**INPUT MATERIAL:**
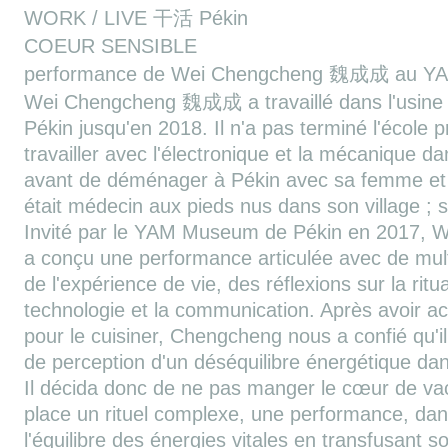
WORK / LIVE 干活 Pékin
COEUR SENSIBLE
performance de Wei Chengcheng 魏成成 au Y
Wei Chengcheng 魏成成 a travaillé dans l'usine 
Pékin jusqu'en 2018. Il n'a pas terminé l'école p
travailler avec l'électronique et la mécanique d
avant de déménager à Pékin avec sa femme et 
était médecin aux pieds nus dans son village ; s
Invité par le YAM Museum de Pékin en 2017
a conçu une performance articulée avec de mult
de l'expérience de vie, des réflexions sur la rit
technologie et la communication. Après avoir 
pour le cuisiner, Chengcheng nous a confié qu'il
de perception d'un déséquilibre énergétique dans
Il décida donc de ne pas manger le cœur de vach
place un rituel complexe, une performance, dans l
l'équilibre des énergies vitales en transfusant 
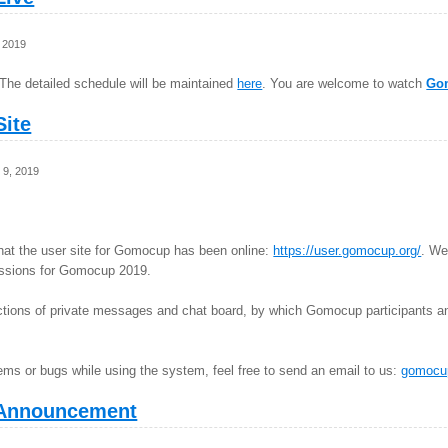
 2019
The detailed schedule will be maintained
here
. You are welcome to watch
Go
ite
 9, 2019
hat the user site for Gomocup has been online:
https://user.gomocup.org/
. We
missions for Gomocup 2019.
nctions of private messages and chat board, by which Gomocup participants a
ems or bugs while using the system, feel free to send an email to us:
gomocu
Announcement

* * *

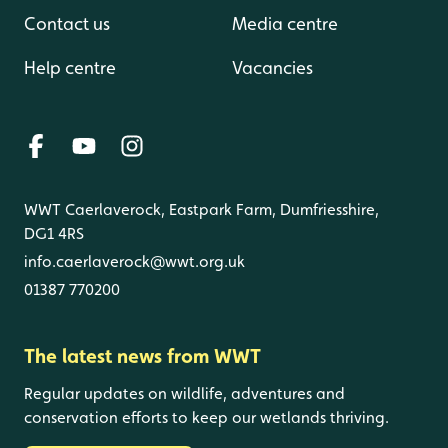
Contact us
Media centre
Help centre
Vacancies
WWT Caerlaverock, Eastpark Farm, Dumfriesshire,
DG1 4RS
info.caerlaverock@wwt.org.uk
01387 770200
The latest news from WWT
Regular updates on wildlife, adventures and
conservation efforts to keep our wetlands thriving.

==

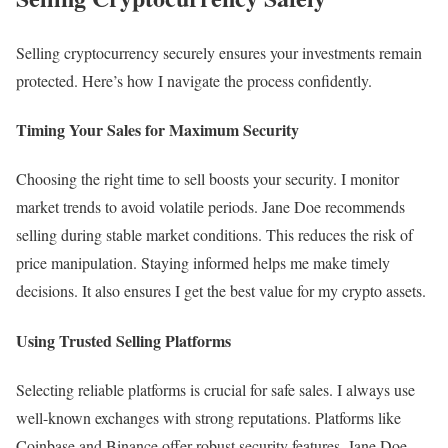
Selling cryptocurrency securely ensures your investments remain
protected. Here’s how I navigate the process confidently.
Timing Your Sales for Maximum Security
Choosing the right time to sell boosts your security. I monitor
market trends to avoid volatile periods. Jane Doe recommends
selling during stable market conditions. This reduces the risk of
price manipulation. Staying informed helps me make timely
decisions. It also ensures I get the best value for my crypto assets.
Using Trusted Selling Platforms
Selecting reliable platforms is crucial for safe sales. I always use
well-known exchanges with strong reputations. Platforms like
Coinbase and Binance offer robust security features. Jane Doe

**WHAT YOU WILL DO:**
Would you copy all lines in the records where the string "Pékin" appears?

**REPLY:**
WORK / LIVE 干活 Pékin
Pékin jusqu'en 2018. Il n'a pas terminé l'école p
avant de déménager à Pékin avec sa femme et 
Invité par le YAM Museum de Pékin en 2017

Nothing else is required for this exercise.